In optical discs, data is represented as pits and lands arranged in a spiral. To read from the disc, a laser is shone onto it as it spins, which is either reflected or scattered, depending on whether a pit or a land is present. A sensor is used to detect changes in this reflection.

Type of Optical Disc	Typical Capacity	Transfer Rate	Typical Use
CD	700MB	150kB/s	Audio files
DVD	4.7GB	1.3MB/s	Digital videos
Blu-ray	25GB	36MB/s	High-resolution films

Type of Optical Disc	Description
CD/DVD-ROM	Read-only memory - was once popular for distributing music, films and application software.
CD/DVD-R	Recordable - can only be written to once. Was once popular for archiving data. Archiving means making a permanent copy, so it requires a storage medium that cannot be overwritten.
CD/DVD-RW	Rewritable - was once popular for backing up computer files. Backing up means making a temporary copy, so it requires a storage medium that can be overwritten at some point in the future.

Type of Storage	Advantages	Disadvantages	Typical Use
Magnetic disk	High capacity Low cost per GB	Can be noisy due to moving parts Susceptible to damage if moved too quickly Can be quite large due to their moving parts Slower transfer speeds than a SSD	Desktop PCs
Solid-state disk	Fast transfer speeds No moving parts - reliable Quieter Smaller in size - more portable Consumes less energy than a HDD	High cost per GB Lower capacity Limited lifespan	Laptops and other portable devices (e.g. mobile phones)
Optical storage	Portable Low cost per GB	Slower access speeds Susceptible to scratches / excessive sunlight	Storing games, films, music or application software

Random Access Memory (RAM) is used to store programs and data currently being used. It is volatile (loses its contents when power is lost), and can be both read and written to. Each memory location can be accessed directly by the processor, so it takes the same time to access any memory location.

Read-only memory (ROM) is a small amount of non-volatile memory that stores the BIOS of a computer. It can be read, but not written to.
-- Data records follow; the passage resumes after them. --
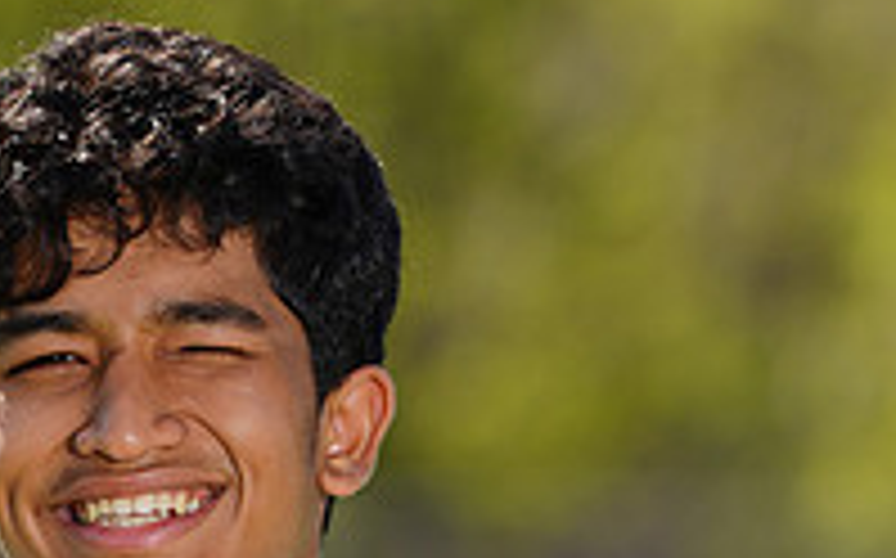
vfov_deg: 1.4
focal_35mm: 947
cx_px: 259
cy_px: 981
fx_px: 23105
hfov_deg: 2.2
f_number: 7.1
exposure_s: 1/200
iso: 64
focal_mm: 318
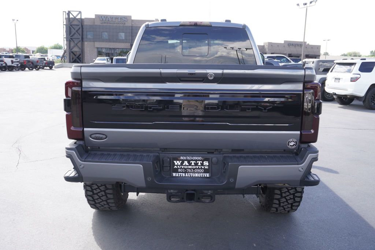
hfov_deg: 57.2
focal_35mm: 33
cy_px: 125
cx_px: 188
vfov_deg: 40.0
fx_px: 344
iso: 100
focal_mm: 22
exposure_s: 1/100
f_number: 5
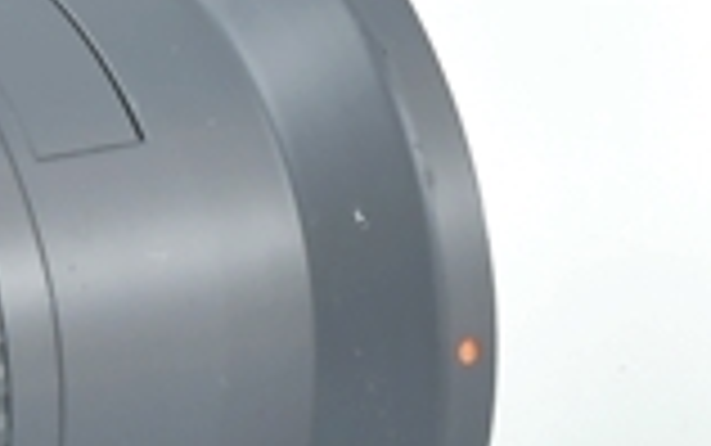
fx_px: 9715
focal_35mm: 501
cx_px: 1012
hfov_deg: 4.2
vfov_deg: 2.6
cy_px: 160
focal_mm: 65
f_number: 11
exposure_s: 1/200
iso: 500
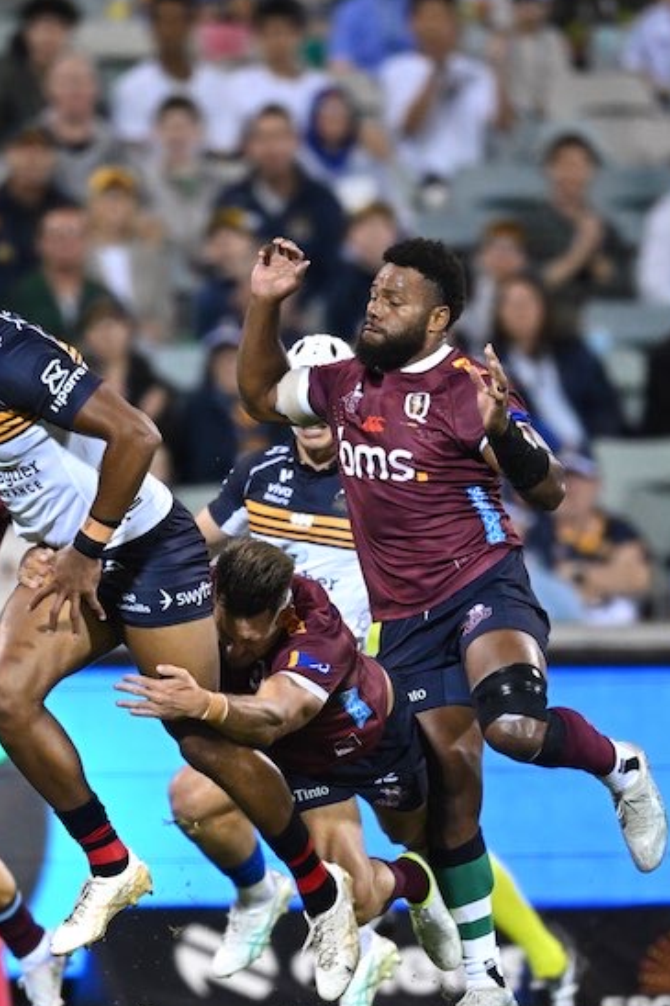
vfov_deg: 3.1
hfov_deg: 2.1
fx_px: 18351
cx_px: 488
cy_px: 494
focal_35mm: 657
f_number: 2.8
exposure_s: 1/1250
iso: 4000
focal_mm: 400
The BIOS checks that the core components of the computer system are connected and responding correctly, and loads the OS from secondary storage into RAM.

Virtual storage is when data is stored remotely, e.g. cloud storage or NAS (network attached storage) devices.

Some advantages of virtual storage are that: data can be accessed at any time from any device from almost any location, data can be easily shared without the use of removable media, large amounts of storage are available, easy to collaborate, security is someone else's responsibility.

However, there are also some disadvantages: you must have an internet connection in order to access your files, if connectivity is poor, access times can be slow and it can become quite expensive.